# [WHAT TO PRODUCE]
In the entries below, identify every line with the string "assign" and copy it.

# [RECORDS SUPPLIED]
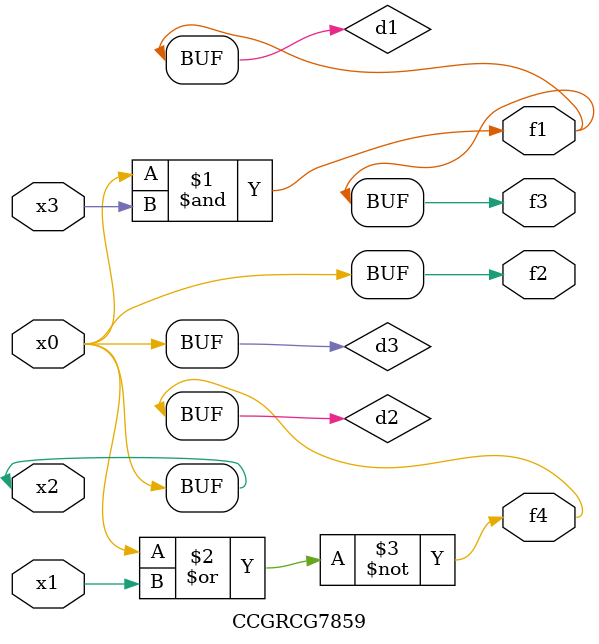
<source format=v>
module CCGRCG7859(
	input x0, x1, x2, x3,
	output f1, f2, f3, f4
);

	wire d1, d2, d3;

	and (d1, x2, x3);
	nor (d2, x0, x1);
	buf (d3, x0, x2);
	assign f1 = d1;
	assign f2 = d3;
	assign f3 = d1;
	assign f4 = d2;
endmodule

</source>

# [RESPONSE TO THE EXERCISE]
	assign f1 = d1;
	assign f2 = d3;
	assign f3 = d1;
	assign f4 = d2;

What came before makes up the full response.